(Items from a dataset)
■ ■ ■ ■ ■ ■ ■

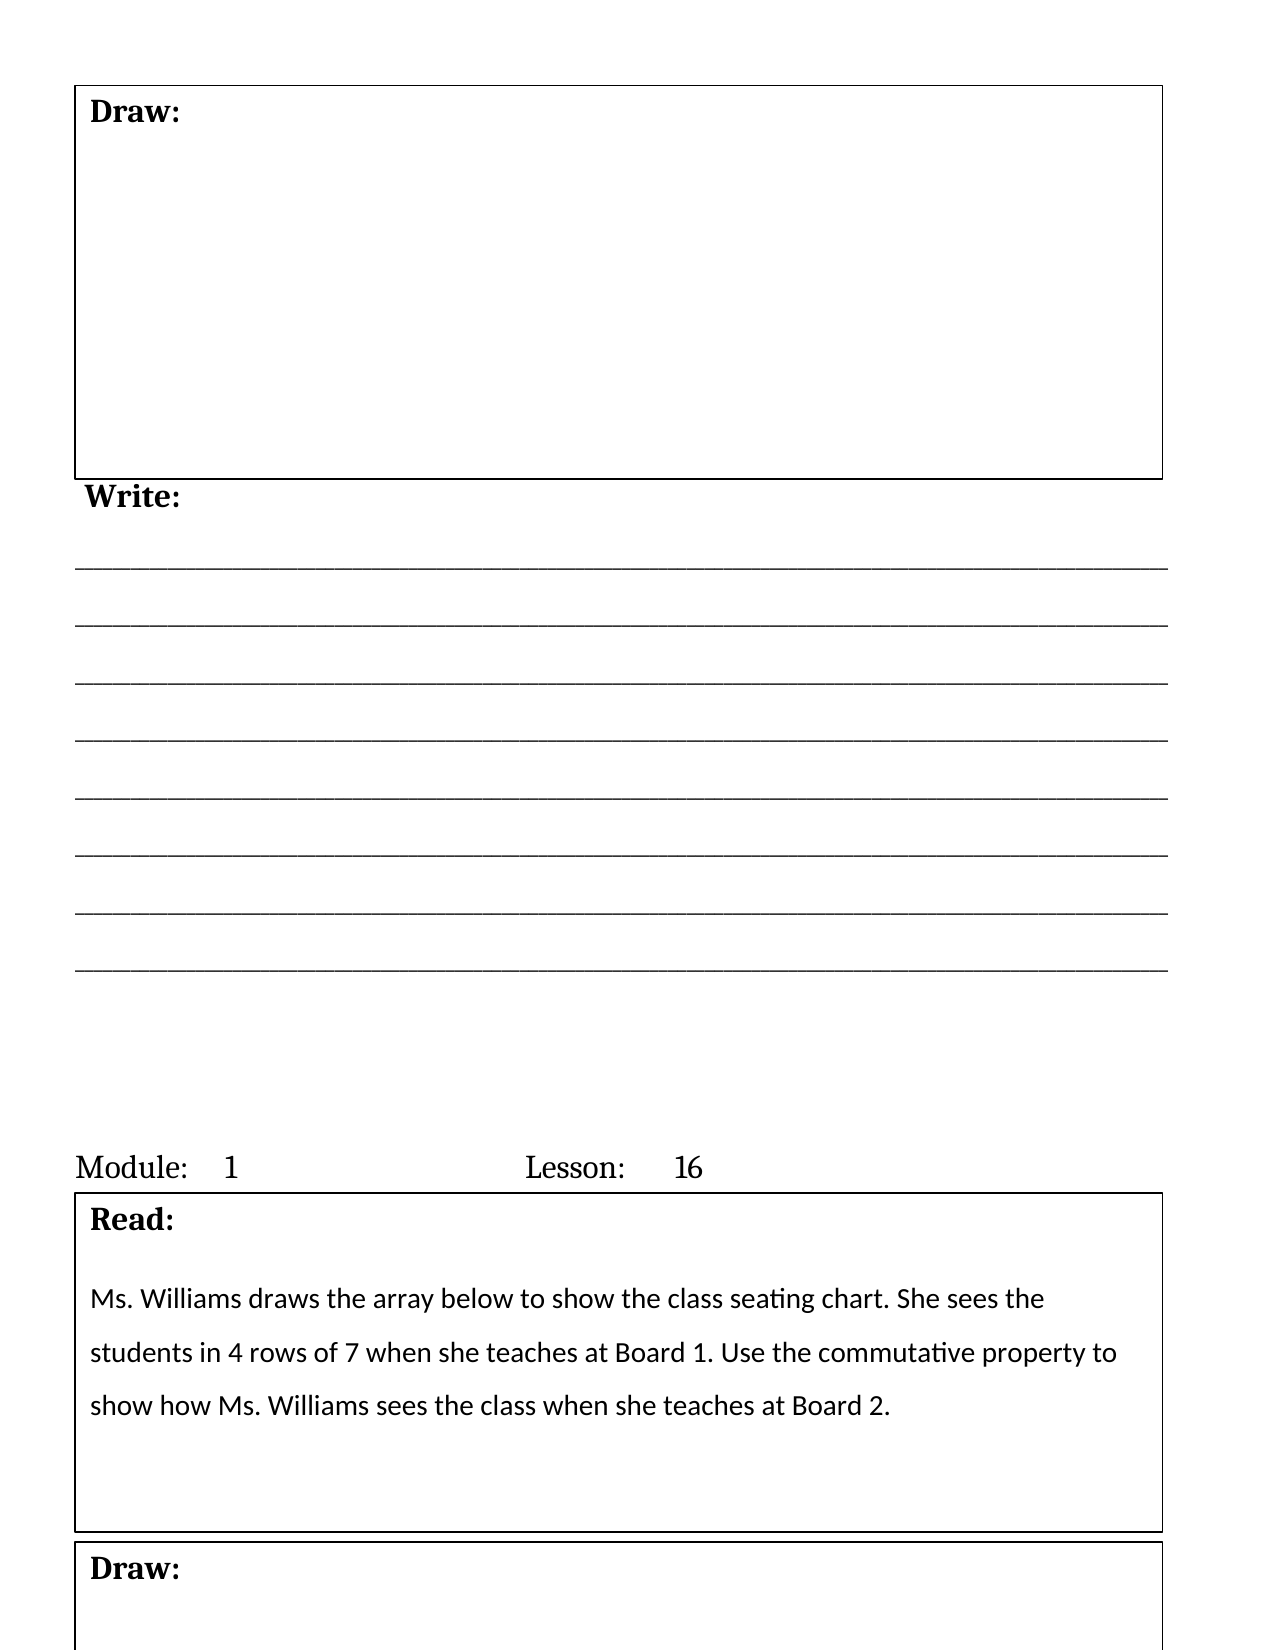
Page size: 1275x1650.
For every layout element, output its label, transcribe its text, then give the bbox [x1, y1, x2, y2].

text ______________________________________________________________________________________________________________________ [75, 947, 1200, 976]
text ______________________________________________________________________________________________________________________ [75, 544, 1200, 573]
text Module: 1 Lesson: 16 [75, 1148, 1200, 1187]
text Write: [84, 477, 1200, 516]
text ______________________________________________________________________________________________________________________ [75, 832, 1200, 861]
text ______________________________________________________________________________________________________________________ [75, 659, 1200, 688]
text ______________________________________________________________________________________________________________________ [75, 602, 1200, 631]
text ______________________________________________________________________________________________________________________ [75, 889, 1200, 918]
text ______________________________________________________________________________________________________________________ [75, 717, 1200, 746]
text ______________________________________________________________________________________________________________________ [75, 774, 1200, 803]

■ ■ ■ ■ ■ ■ ■

→ **WHAT YOU SHOULD DO**: What you return must be the entries above, exactly as they appear, without any pictures.

→ **YOUR SOLUTION**:
Page size: 1275x1650.
For every layout element, output its label, transcribe its text, then give the bbox [x1, y1, x2, y2].

text ______________________________________________________________________________________________________________________ [75, 947, 1200, 976]
text ______________________________________________________________________________________________________________________ [75, 544, 1200, 573]
text Module: 1 Lesson: 16 [75, 1148, 1200, 1187]
text Write: [84, 477, 1200, 516]
text ______________________________________________________________________________________________________________________ [75, 832, 1200, 861]
text ______________________________________________________________________________________________________________________ [75, 659, 1200, 688]
text ______________________________________________________________________________________________________________________ [75, 602, 1200, 631]
text ______________________________________________________________________________________________________________________ [75, 889, 1200, 918]
text ______________________________________________________________________________________________________________________ [75, 717, 1200, 746]
text ______________________________________________________________________________________________________________________ [75, 774, 1200, 803]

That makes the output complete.